(Source data)
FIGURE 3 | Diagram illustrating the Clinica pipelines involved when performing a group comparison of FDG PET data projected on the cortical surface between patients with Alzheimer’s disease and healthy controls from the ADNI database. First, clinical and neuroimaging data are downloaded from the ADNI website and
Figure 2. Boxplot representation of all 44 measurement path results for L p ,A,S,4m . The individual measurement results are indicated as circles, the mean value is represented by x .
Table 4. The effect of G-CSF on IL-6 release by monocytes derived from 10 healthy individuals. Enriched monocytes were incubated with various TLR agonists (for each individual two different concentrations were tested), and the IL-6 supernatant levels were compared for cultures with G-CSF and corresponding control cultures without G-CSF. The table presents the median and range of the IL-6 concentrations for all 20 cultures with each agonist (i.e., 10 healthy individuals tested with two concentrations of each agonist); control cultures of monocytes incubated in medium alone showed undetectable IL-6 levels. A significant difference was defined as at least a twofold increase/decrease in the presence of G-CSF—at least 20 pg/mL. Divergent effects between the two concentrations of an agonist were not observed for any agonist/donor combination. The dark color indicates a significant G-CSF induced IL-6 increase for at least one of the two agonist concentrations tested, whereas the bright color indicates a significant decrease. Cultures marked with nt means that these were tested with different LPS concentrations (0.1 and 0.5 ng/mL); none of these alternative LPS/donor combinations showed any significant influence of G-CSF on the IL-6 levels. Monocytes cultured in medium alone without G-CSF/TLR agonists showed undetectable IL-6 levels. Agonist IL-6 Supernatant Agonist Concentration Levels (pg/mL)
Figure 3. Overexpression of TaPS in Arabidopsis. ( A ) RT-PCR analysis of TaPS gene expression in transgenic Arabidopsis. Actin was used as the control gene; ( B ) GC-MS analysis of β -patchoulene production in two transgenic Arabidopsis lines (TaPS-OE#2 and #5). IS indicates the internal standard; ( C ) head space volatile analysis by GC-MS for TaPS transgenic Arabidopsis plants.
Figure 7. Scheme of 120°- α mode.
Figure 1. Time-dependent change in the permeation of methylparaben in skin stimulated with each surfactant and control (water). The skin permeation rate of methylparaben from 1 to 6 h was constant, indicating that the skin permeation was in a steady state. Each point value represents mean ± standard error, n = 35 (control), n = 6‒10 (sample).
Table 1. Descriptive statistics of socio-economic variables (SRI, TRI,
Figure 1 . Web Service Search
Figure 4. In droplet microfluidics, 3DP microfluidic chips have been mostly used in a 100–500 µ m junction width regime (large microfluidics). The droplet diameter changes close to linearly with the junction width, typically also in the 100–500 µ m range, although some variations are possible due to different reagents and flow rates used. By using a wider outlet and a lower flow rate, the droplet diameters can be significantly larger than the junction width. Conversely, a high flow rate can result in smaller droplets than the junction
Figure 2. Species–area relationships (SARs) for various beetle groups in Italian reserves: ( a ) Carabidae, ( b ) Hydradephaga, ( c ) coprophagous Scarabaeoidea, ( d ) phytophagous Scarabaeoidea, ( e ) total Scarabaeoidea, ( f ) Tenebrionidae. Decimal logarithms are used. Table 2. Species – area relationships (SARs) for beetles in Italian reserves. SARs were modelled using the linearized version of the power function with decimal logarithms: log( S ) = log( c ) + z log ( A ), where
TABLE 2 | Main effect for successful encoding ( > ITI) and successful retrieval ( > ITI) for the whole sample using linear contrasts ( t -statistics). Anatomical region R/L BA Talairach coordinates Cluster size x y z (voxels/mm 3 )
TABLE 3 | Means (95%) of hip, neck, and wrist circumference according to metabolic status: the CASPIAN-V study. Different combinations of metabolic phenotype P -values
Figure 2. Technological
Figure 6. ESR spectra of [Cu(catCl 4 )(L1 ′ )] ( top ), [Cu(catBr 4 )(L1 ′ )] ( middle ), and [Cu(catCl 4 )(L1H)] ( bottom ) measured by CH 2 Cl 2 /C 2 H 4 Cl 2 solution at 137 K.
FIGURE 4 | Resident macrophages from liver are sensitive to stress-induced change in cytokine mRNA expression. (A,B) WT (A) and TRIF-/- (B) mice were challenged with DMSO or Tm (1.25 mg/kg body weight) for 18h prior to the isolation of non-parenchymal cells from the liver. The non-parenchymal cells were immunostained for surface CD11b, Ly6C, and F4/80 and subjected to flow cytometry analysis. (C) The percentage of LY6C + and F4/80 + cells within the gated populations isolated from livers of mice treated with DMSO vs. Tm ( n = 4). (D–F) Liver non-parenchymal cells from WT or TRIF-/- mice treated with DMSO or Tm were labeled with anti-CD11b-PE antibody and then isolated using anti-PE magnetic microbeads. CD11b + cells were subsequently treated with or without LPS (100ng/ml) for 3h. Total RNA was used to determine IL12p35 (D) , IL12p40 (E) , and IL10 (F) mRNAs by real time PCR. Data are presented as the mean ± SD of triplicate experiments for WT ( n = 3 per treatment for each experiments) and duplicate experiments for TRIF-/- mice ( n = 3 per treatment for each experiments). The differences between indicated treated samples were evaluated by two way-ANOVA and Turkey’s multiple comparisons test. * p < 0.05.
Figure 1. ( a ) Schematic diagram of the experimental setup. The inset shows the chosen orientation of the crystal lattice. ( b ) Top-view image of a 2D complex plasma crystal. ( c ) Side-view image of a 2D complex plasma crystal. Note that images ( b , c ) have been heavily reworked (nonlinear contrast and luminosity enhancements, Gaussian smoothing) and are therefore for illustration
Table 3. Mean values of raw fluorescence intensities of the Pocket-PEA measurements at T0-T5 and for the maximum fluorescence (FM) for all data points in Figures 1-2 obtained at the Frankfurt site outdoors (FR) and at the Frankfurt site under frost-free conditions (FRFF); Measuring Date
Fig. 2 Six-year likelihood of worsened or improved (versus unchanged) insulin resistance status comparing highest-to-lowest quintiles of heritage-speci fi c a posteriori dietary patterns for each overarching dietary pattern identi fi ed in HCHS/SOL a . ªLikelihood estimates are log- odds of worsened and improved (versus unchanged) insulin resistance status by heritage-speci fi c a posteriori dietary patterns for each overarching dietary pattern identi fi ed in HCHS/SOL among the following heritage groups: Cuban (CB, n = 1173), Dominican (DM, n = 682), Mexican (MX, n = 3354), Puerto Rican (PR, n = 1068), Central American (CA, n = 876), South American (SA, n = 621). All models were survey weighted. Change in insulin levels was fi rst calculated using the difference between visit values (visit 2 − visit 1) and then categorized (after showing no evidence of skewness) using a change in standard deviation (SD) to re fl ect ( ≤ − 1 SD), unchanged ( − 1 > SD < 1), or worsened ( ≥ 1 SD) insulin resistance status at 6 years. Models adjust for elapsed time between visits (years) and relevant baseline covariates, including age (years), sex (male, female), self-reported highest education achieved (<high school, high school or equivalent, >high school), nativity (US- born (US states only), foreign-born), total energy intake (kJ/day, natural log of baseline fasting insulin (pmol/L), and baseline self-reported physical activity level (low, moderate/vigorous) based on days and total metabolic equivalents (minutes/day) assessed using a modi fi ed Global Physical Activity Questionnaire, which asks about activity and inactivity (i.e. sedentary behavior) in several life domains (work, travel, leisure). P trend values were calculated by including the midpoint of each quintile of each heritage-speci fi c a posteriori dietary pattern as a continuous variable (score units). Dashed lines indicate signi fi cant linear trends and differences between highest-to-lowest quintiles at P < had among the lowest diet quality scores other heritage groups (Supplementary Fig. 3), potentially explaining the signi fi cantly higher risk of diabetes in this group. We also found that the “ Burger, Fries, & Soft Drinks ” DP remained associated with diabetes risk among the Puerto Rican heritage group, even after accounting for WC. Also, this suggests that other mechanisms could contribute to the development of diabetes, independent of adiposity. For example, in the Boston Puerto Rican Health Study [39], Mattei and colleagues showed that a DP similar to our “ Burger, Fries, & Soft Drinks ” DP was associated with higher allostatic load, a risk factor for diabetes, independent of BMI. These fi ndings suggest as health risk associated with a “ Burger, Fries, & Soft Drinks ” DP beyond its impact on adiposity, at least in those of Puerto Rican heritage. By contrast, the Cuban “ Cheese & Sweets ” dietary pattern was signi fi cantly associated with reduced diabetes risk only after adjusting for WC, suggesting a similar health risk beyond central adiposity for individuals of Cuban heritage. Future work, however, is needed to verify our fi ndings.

### WORK ITEM
Search each line of the data above for "statistics", and copy the lines where it occurs.

### REPLY
Table 1. Descriptive statistics of socio-economic variables (SRI, TRI,
TABLE 2 | Main effect for successful encoding ( > ITI) and successful retrieval ( > ITI) for the whole sample using linear contrasts ( t -statistics). Anatomical region R/L BA Talairach coordinates Cluster size x y z (voxels/mm 3 )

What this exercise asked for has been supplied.